Nothing but the lines below from the one that contains "Pruebas médicas en plena" through the one that contains "Space Travel" should be retyped, exactly and including both ends. Do not include pictures.

> **PROVIDED INFORMATION**
*** Begin section ***

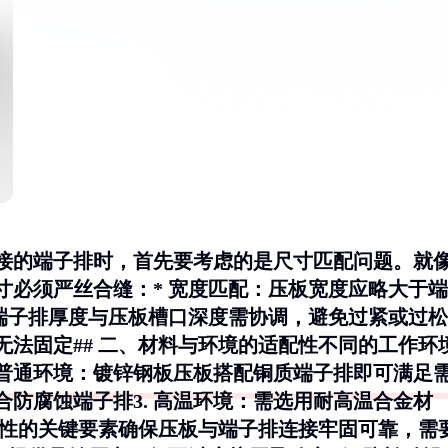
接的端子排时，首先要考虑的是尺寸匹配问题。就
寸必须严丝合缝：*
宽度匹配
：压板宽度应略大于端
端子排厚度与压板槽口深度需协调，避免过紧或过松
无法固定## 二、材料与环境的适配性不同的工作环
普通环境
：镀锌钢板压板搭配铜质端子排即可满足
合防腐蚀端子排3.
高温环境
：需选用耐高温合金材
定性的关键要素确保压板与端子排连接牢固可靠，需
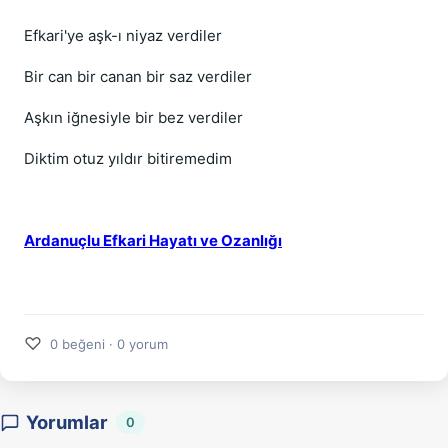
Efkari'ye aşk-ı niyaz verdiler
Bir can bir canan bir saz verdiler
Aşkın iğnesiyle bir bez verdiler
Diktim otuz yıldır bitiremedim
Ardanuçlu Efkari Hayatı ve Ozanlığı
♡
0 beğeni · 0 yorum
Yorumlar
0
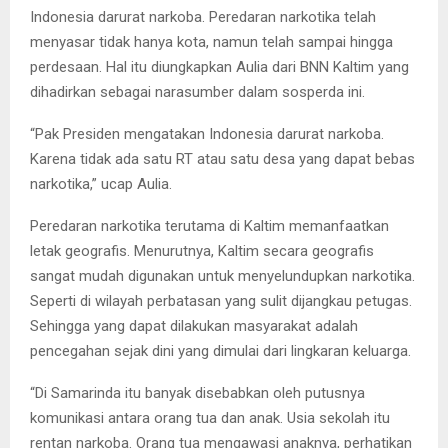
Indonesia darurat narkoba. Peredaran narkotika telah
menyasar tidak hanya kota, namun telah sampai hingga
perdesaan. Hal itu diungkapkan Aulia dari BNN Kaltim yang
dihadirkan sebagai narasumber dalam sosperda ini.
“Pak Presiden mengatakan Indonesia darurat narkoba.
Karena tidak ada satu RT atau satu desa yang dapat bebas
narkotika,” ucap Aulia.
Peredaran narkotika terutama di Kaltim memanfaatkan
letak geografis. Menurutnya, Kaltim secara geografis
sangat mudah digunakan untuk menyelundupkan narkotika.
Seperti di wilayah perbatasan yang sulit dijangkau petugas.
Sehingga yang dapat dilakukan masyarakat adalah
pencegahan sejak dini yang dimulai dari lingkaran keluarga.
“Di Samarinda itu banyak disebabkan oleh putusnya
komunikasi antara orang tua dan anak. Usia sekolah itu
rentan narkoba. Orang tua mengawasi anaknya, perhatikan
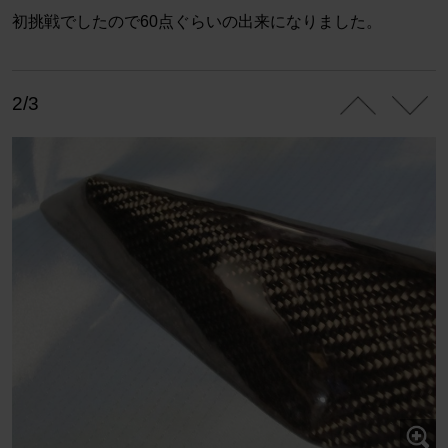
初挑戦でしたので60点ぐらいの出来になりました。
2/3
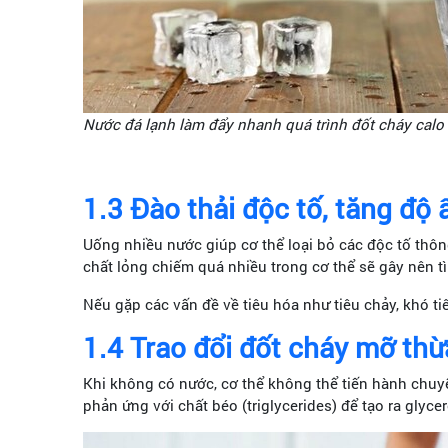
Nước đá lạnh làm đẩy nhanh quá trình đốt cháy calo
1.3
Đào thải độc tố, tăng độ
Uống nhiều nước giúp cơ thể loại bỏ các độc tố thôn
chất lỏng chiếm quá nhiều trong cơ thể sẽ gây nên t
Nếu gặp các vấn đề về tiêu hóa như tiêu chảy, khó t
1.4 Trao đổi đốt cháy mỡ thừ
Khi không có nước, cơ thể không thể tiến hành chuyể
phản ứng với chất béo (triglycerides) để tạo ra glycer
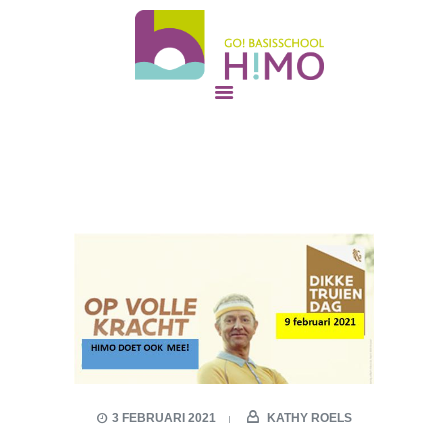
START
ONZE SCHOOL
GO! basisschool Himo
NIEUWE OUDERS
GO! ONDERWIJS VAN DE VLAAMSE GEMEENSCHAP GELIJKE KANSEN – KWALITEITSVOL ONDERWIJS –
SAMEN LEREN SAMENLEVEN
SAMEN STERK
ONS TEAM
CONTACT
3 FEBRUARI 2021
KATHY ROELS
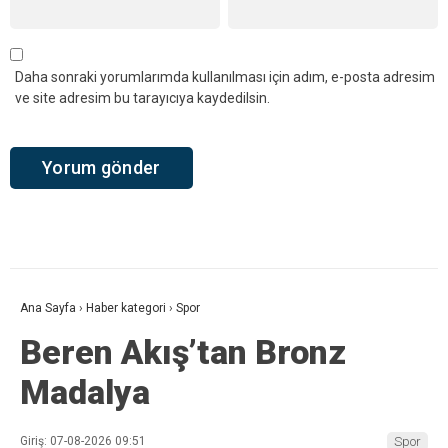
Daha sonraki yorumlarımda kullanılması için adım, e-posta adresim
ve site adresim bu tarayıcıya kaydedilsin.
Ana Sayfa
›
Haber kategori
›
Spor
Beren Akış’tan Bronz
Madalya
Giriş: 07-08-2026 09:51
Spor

*** End section ***
*** Begin section ***

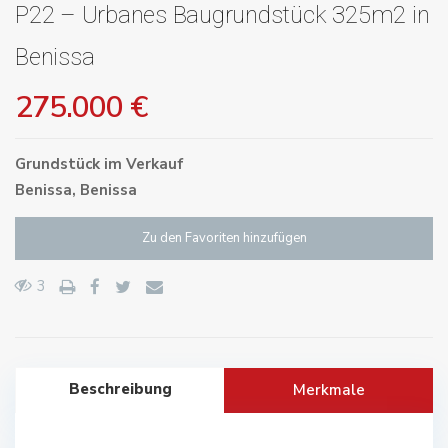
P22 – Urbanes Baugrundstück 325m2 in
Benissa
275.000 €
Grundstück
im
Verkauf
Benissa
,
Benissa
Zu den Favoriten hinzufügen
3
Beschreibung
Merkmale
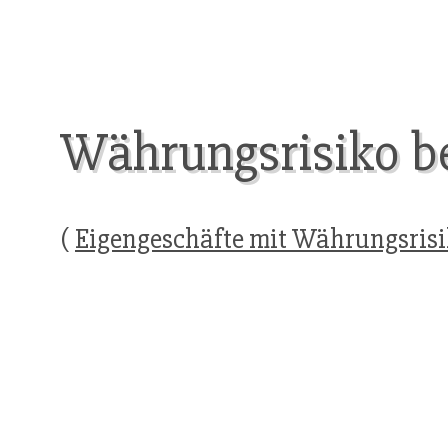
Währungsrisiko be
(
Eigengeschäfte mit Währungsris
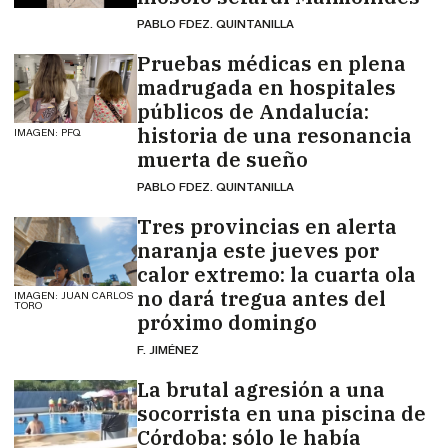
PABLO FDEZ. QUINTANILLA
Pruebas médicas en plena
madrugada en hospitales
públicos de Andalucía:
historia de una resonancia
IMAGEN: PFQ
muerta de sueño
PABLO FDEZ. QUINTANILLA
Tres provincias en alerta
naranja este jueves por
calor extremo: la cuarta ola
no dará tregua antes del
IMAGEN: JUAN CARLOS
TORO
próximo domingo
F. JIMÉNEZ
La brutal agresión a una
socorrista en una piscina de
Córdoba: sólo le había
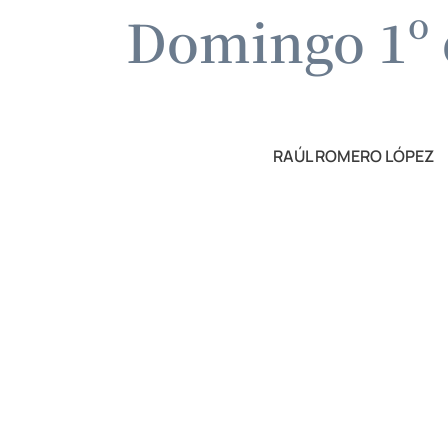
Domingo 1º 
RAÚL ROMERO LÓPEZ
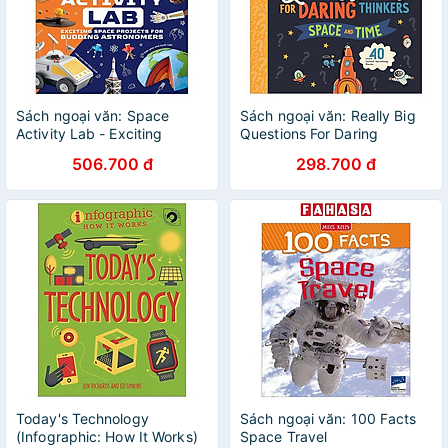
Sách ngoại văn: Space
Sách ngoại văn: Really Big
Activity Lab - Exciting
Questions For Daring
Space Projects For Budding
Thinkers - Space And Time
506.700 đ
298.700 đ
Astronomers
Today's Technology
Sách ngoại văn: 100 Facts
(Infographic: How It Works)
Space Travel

*** End section ***

> **REPLY**
Pruebas médicas en plena
madrugada en hospitales
públicos de Andalucía:
historia de una resonancia
IMAGEN: PFQ
muerta de sueño
PABLO FDEZ. QUINTANILLA
Tres provincias en alerta
naranja este jueves por
calor extremo: la cuarta ola
no dará tregua antes del
IMAGEN: JUAN CARLOS
TORO
próximo domingo
F. JIMÉNEZ
La brutal agresión a una
socorrista en una piscina de
Córdoba: sólo le había
Domingo 1º 
RAÚL ROMERO LÓPEZ
Sách ngoại văn: Space
Sách ngoại văn: Really Big
Activity Lab - Exciting
Questions For Daring
Space Projects For Budding
Thinkers - Space And Time
506.700 đ
298.700 đ
Astronomers
Today's Technology
Sách ngoại văn: 100 Facts
(Infographic: How It Works)
Space Travel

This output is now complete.